By  Carlo Angerer, Alastair Jamieson and Alexander Smith

A passenger plane carrying 150 people crashed in a remote part of the French Alps on Tuesday, officials said, warning that there are not expected to be any survivors.

French President Francois Hollande called the crash of the Airbus A320 a “tragedy” and said the wreckage was in a hard-to-reach area not far from the town of Barcelonette. Rescue teams and choppers flocked to the site, as aerial images began to emerge of the crash zone.

“We saw an aircraft that had literally been ripped apart,the bodies are in a state of destruction, there is not one intact piece of wing or fuselage,” Bruce Robin, prosecutor for the city of Marseille, told Reuters after flying over the crash site in a helicopter.

Germanwings Flight 4U9525 flight left Barcelona at 9:55 a.m. local time (5 a.m. ET) en route for Dusseldorf with 144 passengers and six crew members on board.

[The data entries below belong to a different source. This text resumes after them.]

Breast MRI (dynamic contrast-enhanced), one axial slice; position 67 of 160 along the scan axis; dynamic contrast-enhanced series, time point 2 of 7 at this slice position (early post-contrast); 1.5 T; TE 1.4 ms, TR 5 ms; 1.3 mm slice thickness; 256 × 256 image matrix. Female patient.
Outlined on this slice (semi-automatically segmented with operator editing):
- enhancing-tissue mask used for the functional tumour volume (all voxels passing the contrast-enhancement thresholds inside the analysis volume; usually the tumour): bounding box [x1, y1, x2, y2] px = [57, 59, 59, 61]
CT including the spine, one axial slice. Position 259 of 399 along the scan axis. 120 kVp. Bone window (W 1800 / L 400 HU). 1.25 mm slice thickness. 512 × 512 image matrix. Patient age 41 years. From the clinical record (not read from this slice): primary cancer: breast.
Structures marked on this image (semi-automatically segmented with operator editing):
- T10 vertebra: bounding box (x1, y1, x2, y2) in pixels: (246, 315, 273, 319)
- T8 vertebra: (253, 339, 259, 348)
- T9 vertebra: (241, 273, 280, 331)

The airline — a budget carrier run by Lufthansa — said it did not yet have information on what caused the accident but that the 24-year-old Airbus had descended rapidly after reaching its cruising height and continued losing altitude for eight minutes.

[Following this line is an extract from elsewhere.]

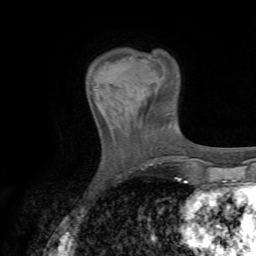
Breast MRI (dynamic contrast-enhanced), one axial slice. Position 16 of 72 along the scan axis. Cropped to one breast. Dynamic contrast-enhanced series, time point 2 of 7 at this slice position (early post-contrast). 1.5 T. TE 4.3 ms, TR 8.7 ms. 2.2 mm slice thickness. 256 × 256 image matrix. Female patient.
Structures marked on this image (semi-automatically segmented with operator editing):
- enhancing-tissue mask used for the functional tumour volume (all voxels passing the contrast-enhancement thresholds inside the analysis volume; usually the tumour): bounding box [x1, y1, x2, y2] px = [94, 89, 125, 116]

“The aircraft’s contact with French radar, French air traffic controllers, ended at 10:53 a.m. at an altitude of about 6,000 feet. The plane then crashed,” Germanwings’ Managing Director Thomas Winkelmann told a press conference. However, tracking sites including Flightradar24 showed a similar eight-minute descent but said last contact with the flight was at 10:40 local time (6:40 a.m. ET).

There were conflicting reports over whether the flight sent out a distress call. Weather conditions in the area of the crash were good at the time the plane went down. Germanwings confirmed that the captain of the plane had logged more than 6,000 flight hours on the Airbus.

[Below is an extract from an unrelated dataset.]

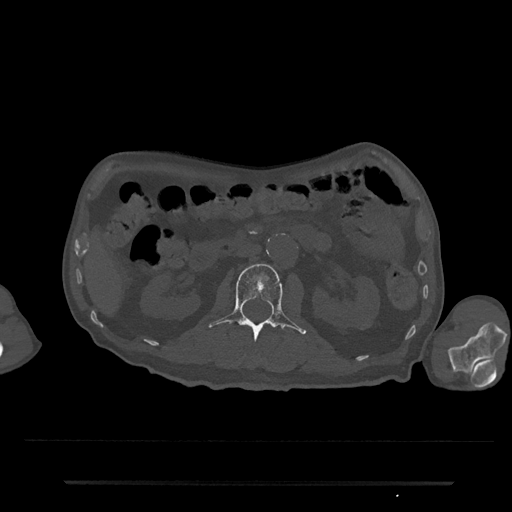
CT including the spine, one axial slice. Slice 68 of 797 in the series (ordered by position). 120 kVp. Bone window (W 1800 / L 400 HU). 0.5 mm slice thickness. 512 × 512 image matrix, field of view 427 × 427 mm. Patient: male, 74 years. From the clinical record (not read from this slice): primary cancer: prostate.
Outlined on this slice (semi-automatic segmentation, software-assisted and operator-edited):
- L2 vertebra: bounding box [x1, y1, x2, y2] px = [208, 263, 306, 340]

France’s Interior Ministry said “important aerial resources” and medical teams were being mobilized in the area of the wreckage, and officials in the nearby town of Digne urged people not to approach the crash zone. The gymnasium in another nearby town, Seyne-les-Alpes, was being set up to take in bodies or survivors from the crash, the town confirmed to NBC News.

Germanwings confirmed that two babies were on board but was not immediately able to provide a breakdown of nationalities or passengers’ identities. Local officials told NBC News that 16 students and two teachers from a high school in Haltern, 40 miles from Dusseldorf, were on the plane.